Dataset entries
-*-

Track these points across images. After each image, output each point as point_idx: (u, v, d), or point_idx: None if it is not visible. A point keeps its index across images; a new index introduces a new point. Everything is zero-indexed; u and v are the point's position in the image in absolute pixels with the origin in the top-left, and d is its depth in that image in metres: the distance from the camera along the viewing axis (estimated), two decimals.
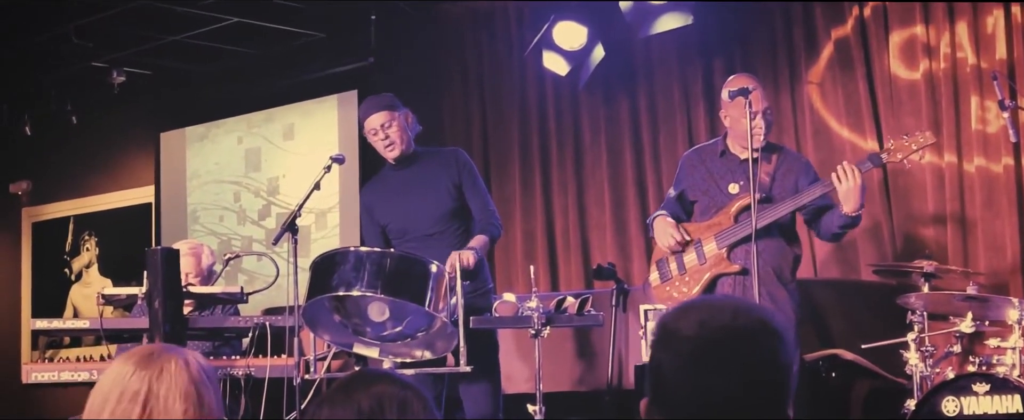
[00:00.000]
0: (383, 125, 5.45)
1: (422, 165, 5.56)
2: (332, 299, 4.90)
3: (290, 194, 9.06)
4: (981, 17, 6.36)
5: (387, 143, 5.48)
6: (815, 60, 6.90)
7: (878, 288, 6.17)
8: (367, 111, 5.52)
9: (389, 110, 5.46)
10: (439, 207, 5.48)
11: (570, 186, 7.75)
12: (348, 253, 4.94)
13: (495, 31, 8.11)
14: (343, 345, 5.08)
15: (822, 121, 6.85)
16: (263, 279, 7.99)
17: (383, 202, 5.61)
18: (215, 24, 8.39)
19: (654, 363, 2.12)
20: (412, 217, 5.50)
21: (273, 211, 9.29)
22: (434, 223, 5.47)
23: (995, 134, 6.27)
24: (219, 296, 5.60)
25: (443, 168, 5.52)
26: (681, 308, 2.17)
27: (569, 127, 7.79)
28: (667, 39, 7.20)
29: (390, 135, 5.46)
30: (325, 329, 5.02)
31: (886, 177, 6.62)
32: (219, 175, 9.63)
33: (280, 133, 9.28)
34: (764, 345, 2.08)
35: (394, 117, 5.46)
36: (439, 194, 5.49)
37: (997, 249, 6.26)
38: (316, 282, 4.87)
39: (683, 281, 5.29)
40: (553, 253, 7.79)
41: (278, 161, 9.28)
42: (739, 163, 5.28)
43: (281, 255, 6.30)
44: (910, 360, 5.30)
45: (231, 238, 9.52)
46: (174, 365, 2.35)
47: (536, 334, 5.01)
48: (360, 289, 4.77)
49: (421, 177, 5.53)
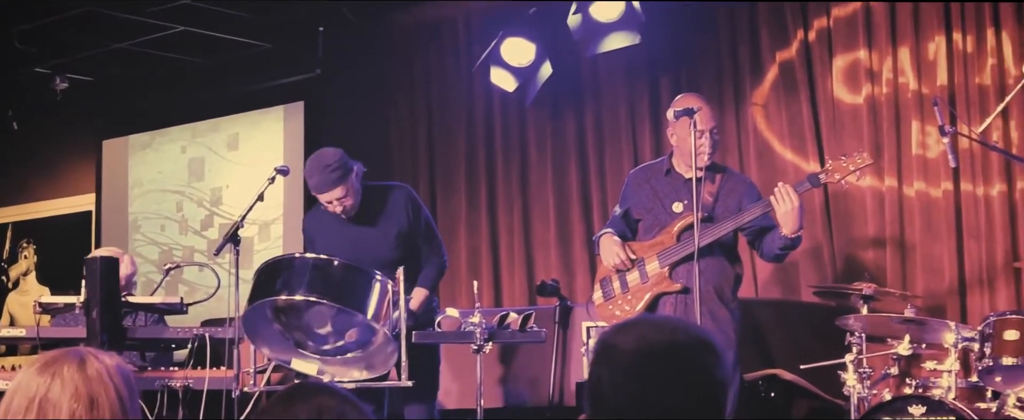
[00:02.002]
0: (338, 199, 5.38)
1: (370, 207, 5.49)
2: (274, 308, 4.86)
3: (233, 205, 9.00)
4: (923, 43, 6.45)
5: (343, 212, 5.44)
6: (760, 82, 6.97)
7: (818, 309, 6.23)
8: (320, 186, 5.35)
9: (342, 185, 5.33)
10: (381, 253, 5.43)
11: (515, 202, 7.76)
12: (293, 260, 4.91)
13: (443, 45, 8.11)
14: (282, 359, 5.03)
15: (766, 142, 6.92)
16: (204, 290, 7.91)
17: (325, 237, 5.54)
18: (161, 32, 8.33)
19: (594, 378, 2.15)
20: (355, 250, 5.44)
21: (216, 221, 9.22)
22: (375, 256, 5.41)
23: (935, 159, 6.36)
24: (158, 306, 5.54)
25: (392, 213, 5.48)
26: (621, 325, 2.20)
27: (515, 143, 7.80)
28: (614, 58, 7.24)
29: (344, 206, 5.41)
30: (265, 340, 4.96)
31: (827, 200, 6.69)
32: (162, 184, 9.55)
33: (224, 143, 9.21)
34: (701, 361, 2.12)
35: (347, 189, 5.36)
36: (387, 241, 5.46)
37: (935, 272, 6.34)
38: (259, 287, 4.83)
39: (626, 299, 5.31)
40: (497, 269, 7.79)
41: (222, 171, 9.22)
42: (684, 182, 5.32)
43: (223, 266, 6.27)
44: (848, 381, 5.34)
45: (172, 248, 9.43)
46: (69, 368, 2.38)
47: (478, 349, 5.01)
48: (304, 294, 4.73)
49: (366, 221, 5.49)
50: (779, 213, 5.02)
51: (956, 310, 6.23)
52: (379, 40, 8.32)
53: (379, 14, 8.24)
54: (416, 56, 8.21)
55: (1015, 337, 4.96)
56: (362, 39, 8.31)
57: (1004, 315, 5.09)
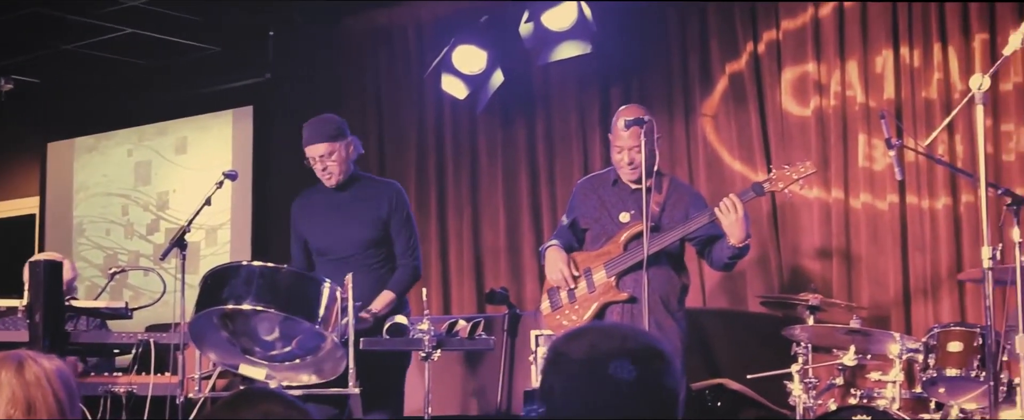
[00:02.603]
0: (322, 156, 5.39)
1: (356, 191, 5.50)
2: (220, 315, 4.82)
3: (180, 209, 8.93)
4: (871, 57, 6.52)
5: (324, 173, 5.43)
6: (710, 93, 7.01)
7: (765, 319, 6.27)
8: (310, 138, 5.41)
9: (331, 141, 5.37)
10: (361, 235, 5.42)
11: (465, 209, 7.75)
12: (240, 268, 4.87)
13: (395, 52, 8.09)
14: (229, 365, 4.99)
15: (715, 153, 6.96)
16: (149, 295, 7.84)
17: (308, 219, 5.55)
18: (109, 34, 8.25)
19: (546, 386, 2.15)
20: (334, 239, 5.45)
21: (162, 226, 9.14)
22: (354, 247, 5.42)
23: (881, 172, 6.43)
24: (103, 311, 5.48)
25: (376, 201, 5.47)
26: (573, 333, 2.20)
27: (466, 150, 7.80)
28: (566, 67, 7.25)
29: (328, 166, 5.40)
30: (211, 346, 4.92)
31: (775, 211, 6.74)
32: (107, 188, 9.45)
33: (172, 147, 9.14)
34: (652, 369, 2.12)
35: (334, 148, 5.38)
36: (363, 224, 5.44)
37: (880, 284, 6.40)
38: (205, 296, 4.79)
39: (573, 309, 5.31)
40: (446, 276, 7.78)
41: (169, 175, 9.14)
42: (630, 192, 5.33)
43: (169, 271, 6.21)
44: (794, 391, 5.38)
45: (118, 252, 9.34)
46: (6, 372, 2.36)
47: (426, 357, 5.00)
48: (250, 303, 4.70)
49: (352, 203, 5.48)
50: (725, 224, 5.05)
51: (901, 321, 6.29)
52: (330, 45, 8.29)
53: (330, 19, 8.21)
54: (367, 62, 8.18)
55: (958, 349, 5.01)
56: (313, 44, 8.27)
57: (948, 327, 5.14)
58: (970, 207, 6.17)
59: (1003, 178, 6.02)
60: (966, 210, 6.21)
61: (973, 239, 6.10)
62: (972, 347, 4.99)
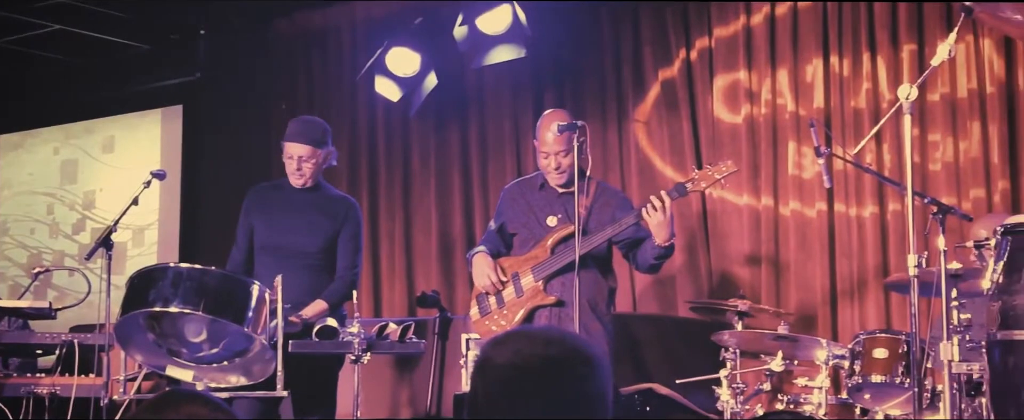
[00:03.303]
0: (301, 157, 5.36)
1: (316, 198, 5.46)
2: (147, 317, 4.75)
3: (107, 208, 8.81)
4: (801, 66, 6.59)
5: (297, 172, 5.40)
6: (642, 99, 7.05)
7: (694, 324, 6.31)
8: (294, 136, 5.38)
9: (314, 146, 5.35)
10: (309, 241, 5.39)
11: (397, 212, 7.72)
12: (167, 269, 4.80)
13: (328, 53, 8.04)
14: (156, 366, 4.92)
15: (647, 159, 7.00)
16: (74, 295, 7.72)
17: (262, 210, 5.50)
18: (37, 30, 8.12)
19: (472, 391, 2.14)
20: (282, 234, 5.40)
21: (88, 225, 9.01)
22: (299, 247, 5.38)
23: (810, 180, 6.50)
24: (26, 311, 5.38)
25: (331, 212, 5.44)
26: (499, 338, 2.19)
27: (399, 153, 7.77)
28: (500, 71, 7.25)
29: (303, 168, 5.37)
30: (137, 348, 4.85)
31: (705, 217, 6.79)
32: (32, 186, 9.30)
33: (99, 145, 9.02)
34: (576, 374, 2.12)
35: (315, 154, 5.36)
36: (314, 231, 5.40)
37: (808, 290, 6.47)
38: (132, 297, 4.72)
39: (502, 314, 5.31)
40: (377, 279, 7.74)
41: (96, 174, 9.02)
42: (558, 196, 5.35)
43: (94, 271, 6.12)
44: (722, 396, 5.42)
45: (42, 251, 9.19)
46: None
47: (356, 360, 4.96)
48: (178, 306, 4.64)
49: (309, 209, 5.44)
50: (652, 223, 5.08)
51: (828, 327, 6.36)
52: (262, 45, 8.22)
53: (263, 19, 8.14)
54: (300, 62, 8.13)
55: (884, 355, 5.08)
56: (245, 44, 8.20)
57: (874, 333, 5.20)
58: (897, 215, 6.26)
59: (929, 187, 6.11)
60: (893, 218, 6.30)
61: (899, 247, 6.19)
62: (897, 354, 5.05)
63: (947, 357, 4.11)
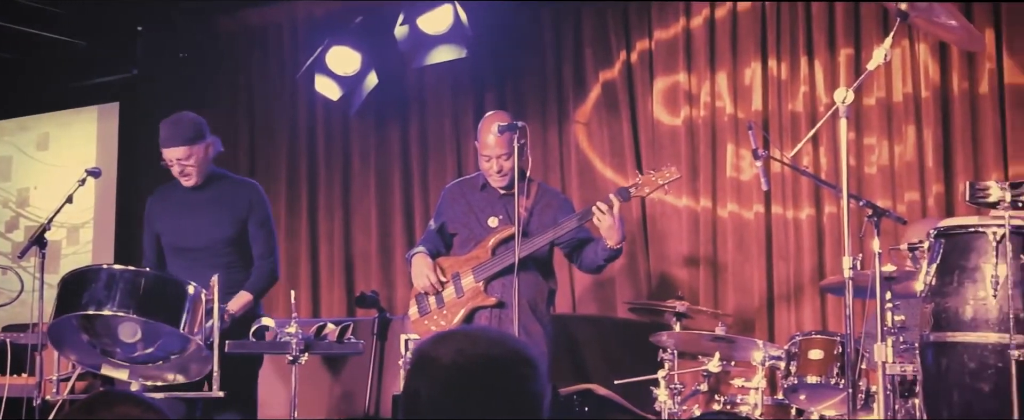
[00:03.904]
0: (180, 159, 5.29)
1: (215, 190, 5.41)
2: (81, 318, 4.70)
3: (41, 206, 8.69)
4: (740, 69, 6.64)
5: (182, 175, 5.34)
6: (583, 100, 7.07)
7: (633, 325, 6.33)
8: (166, 140, 5.29)
9: (188, 145, 5.26)
10: (217, 234, 5.34)
11: (337, 211, 7.68)
12: (100, 271, 4.74)
13: (268, 51, 7.99)
14: (90, 366, 4.87)
15: (587, 160, 7.02)
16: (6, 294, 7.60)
17: (164, 213, 5.44)
18: None
19: (410, 390, 2.14)
20: (188, 234, 5.35)
21: (21, 223, 8.89)
22: (207, 245, 5.33)
23: (748, 182, 6.55)
24: None
25: (234, 200, 5.39)
26: (439, 337, 2.19)
27: (338, 152, 7.73)
28: (441, 71, 7.24)
29: (186, 168, 5.30)
30: (72, 349, 4.79)
31: (645, 218, 6.82)
32: None
33: (33, 142, 8.90)
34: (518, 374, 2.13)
35: (193, 152, 5.28)
36: (221, 222, 5.35)
37: (745, 292, 6.52)
38: (65, 300, 4.66)
39: (441, 315, 5.30)
40: (316, 279, 7.70)
41: (30, 171, 8.89)
42: (499, 197, 5.35)
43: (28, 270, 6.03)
44: (660, 397, 5.45)
45: None
46: None
47: (294, 360, 4.93)
48: (112, 308, 4.58)
49: (209, 202, 5.38)
50: (603, 226, 5.10)
51: (764, 329, 6.42)
52: (201, 43, 8.14)
53: (203, 17, 8.07)
54: (239, 60, 8.07)
55: (819, 356, 5.13)
56: (183, 41, 8.12)
57: (809, 335, 5.26)
58: (833, 218, 6.33)
59: (865, 190, 6.19)
60: (829, 221, 6.37)
61: (835, 249, 6.26)
62: (832, 355, 5.11)
63: (881, 358, 4.16)
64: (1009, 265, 3.79)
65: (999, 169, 6.06)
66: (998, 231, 3.81)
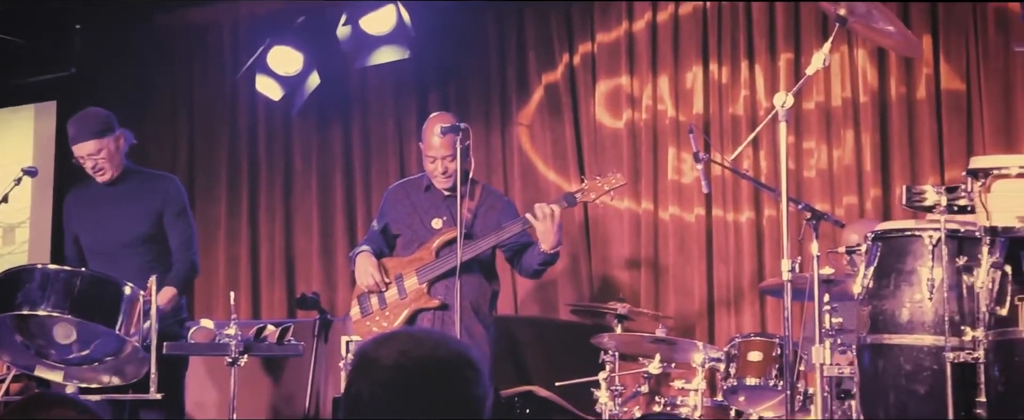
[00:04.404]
0: (91, 154, 5.23)
1: (130, 185, 5.36)
2: (15, 318, 4.63)
3: None
4: (681, 73, 6.68)
5: (96, 170, 5.28)
6: (526, 102, 7.08)
7: (574, 327, 6.35)
8: (76, 136, 5.26)
9: (98, 138, 5.22)
10: (134, 229, 5.29)
11: (278, 212, 7.63)
12: (35, 270, 4.68)
13: (209, 50, 7.91)
14: (24, 367, 4.80)
15: (530, 162, 7.03)
16: None
17: (81, 212, 5.39)
18: None
19: (352, 391, 2.12)
20: (105, 233, 5.30)
21: None
22: (126, 242, 5.28)
23: (689, 185, 6.59)
24: None
25: (150, 194, 5.35)
26: (382, 338, 2.18)
27: (280, 152, 7.68)
28: (384, 71, 7.22)
29: (99, 163, 5.25)
30: (5, 349, 4.73)
31: (587, 221, 6.84)
32: None
33: None
34: (461, 377, 2.12)
35: (103, 145, 5.23)
36: (138, 217, 5.30)
37: (686, 294, 6.56)
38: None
39: (383, 316, 5.29)
40: (256, 280, 7.64)
41: None
42: (443, 198, 5.35)
43: None
44: (601, 398, 5.46)
45: None
46: None
47: (233, 362, 4.90)
48: (46, 309, 4.52)
49: (125, 196, 5.33)
50: (540, 230, 5.11)
51: (705, 331, 6.46)
52: (140, 41, 8.05)
53: (142, 15, 7.98)
54: (179, 60, 7.98)
55: (758, 358, 5.17)
56: (122, 39, 8.03)
57: (749, 337, 5.30)
58: (772, 221, 6.38)
59: (804, 193, 6.25)
60: (769, 224, 6.42)
61: (775, 252, 6.31)
62: (771, 357, 5.15)
63: (819, 360, 4.21)
64: (945, 268, 3.85)
65: (936, 173, 6.15)
66: (934, 235, 3.87)
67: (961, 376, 3.76)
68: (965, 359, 3.75)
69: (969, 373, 3.76)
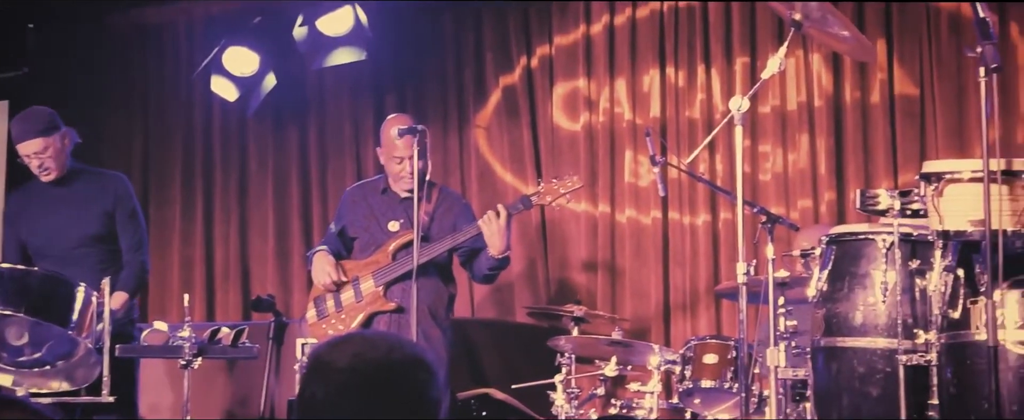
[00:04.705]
0: (37, 152, 5.17)
1: (78, 185, 5.30)
2: None
3: None
4: (638, 76, 6.70)
5: (41, 169, 5.22)
6: (483, 105, 7.07)
7: (531, 330, 6.35)
8: (20, 135, 5.20)
9: (43, 136, 5.17)
10: (84, 230, 5.24)
11: (233, 214, 7.57)
12: None
13: (164, 50, 7.84)
14: None
15: (487, 164, 7.02)
16: None
17: (27, 215, 5.32)
18: None
19: (306, 394, 2.11)
20: (54, 235, 5.24)
21: None
22: (76, 245, 5.23)
23: (646, 187, 6.61)
24: None
25: (100, 193, 5.29)
26: (336, 341, 2.17)
27: (235, 154, 7.62)
28: (341, 73, 7.19)
29: (44, 161, 5.20)
30: None
31: (544, 223, 6.85)
32: None
33: None
34: (416, 380, 2.12)
35: (49, 143, 5.18)
36: (88, 218, 5.25)
37: (642, 296, 6.57)
38: None
39: (339, 319, 5.27)
40: (211, 282, 7.58)
41: None
42: (400, 201, 5.34)
43: None
44: (557, 401, 5.47)
45: None
46: None
47: (186, 364, 4.86)
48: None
49: (73, 197, 5.28)
50: (487, 233, 5.12)
51: (660, 333, 6.48)
52: (94, 41, 7.97)
53: (96, 14, 7.90)
54: (133, 60, 7.91)
55: (714, 361, 5.19)
56: (76, 39, 7.94)
57: (704, 339, 5.32)
58: (728, 224, 6.41)
59: (759, 197, 6.28)
60: (724, 227, 6.45)
61: (730, 255, 6.34)
62: (726, 359, 5.17)
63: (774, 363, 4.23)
64: (898, 272, 3.88)
65: (889, 177, 6.20)
66: (887, 238, 3.90)
67: (914, 378, 3.79)
68: (918, 362, 3.78)
69: (921, 375, 3.80)
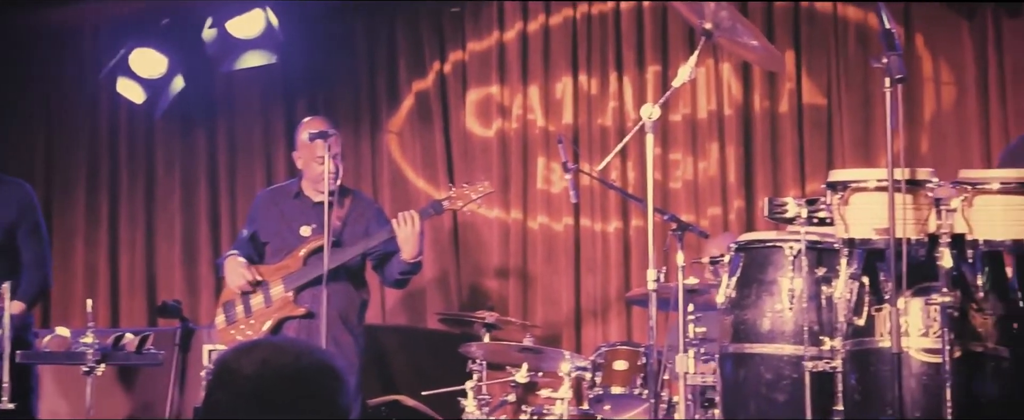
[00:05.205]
0: None
1: None
2: None
3: None
4: (552, 83, 6.72)
5: None
6: (396, 110, 7.04)
7: (442, 336, 6.33)
8: None
9: None
10: None
11: (139, 218, 7.45)
12: None
13: (68, 51, 7.68)
14: None
15: (399, 170, 6.99)
16: None
17: None
18: None
19: (211, 401, 2.07)
20: None
21: None
22: None
23: (558, 194, 6.63)
24: None
25: (3, 203, 5.15)
26: (243, 347, 2.13)
27: (142, 157, 7.50)
28: (251, 76, 7.10)
29: None
30: None
31: (456, 229, 6.83)
32: None
33: None
34: (325, 387, 2.09)
35: None
36: None
37: (554, 303, 6.59)
38: None
39: (248, 324, 5.21)
40: (116, 288, 7.44)
41: None
42: (312, 206, 5.29)
43: None
44: (468, 407, 5.45)
45: None
46: None
47: (89, 371, 4.77)
48: None
49: None
50: (400, 237, 5.10)
51: (572, 340, 6.50)
52: None
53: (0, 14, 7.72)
54: (36, 60, 7.73)
55: (624, 367, 5.22)
56: None
57: (615, 346, 5.34)
58: (639, 231, 6.45)
59: (670, 204, 6.33)
60: (635, 234, 6.49)
61: (641, 262, 6.37)
62: (636, 365, 5.20)
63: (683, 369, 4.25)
64: (804, 279, 3.93)
65: (797, 186, 6.29)
66: (795, 246, 3.94)
67: (819, 384, 3.84)
68: (823, 368, 3.83)
69: (827, 382, 3.84)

-*-

• **Exercise description**: Your task is to repeat exactly the lines from the beginning of the data to the line that contains "4: (981, 17, 6.36)", both ends included, leaving out pictures.

• **Response to the task**:
Track these points across images. After each image, output each point as point_idx: (u, v, d), or point_idx: None if it is not visible. A point keeps its index across images; a new index introduces a new point. Everything is zero-indexed; u and v are the point's position in the image in absolute pixels with the origin in the top-left, and d is its depth in that image in metres: the distance from the camera along the viewing axis (estimated), two decimals.
[00:00.000]
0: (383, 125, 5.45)
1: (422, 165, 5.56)
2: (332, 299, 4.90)
3: (290, 194, 9.06)
4: (981, 17, 6.36)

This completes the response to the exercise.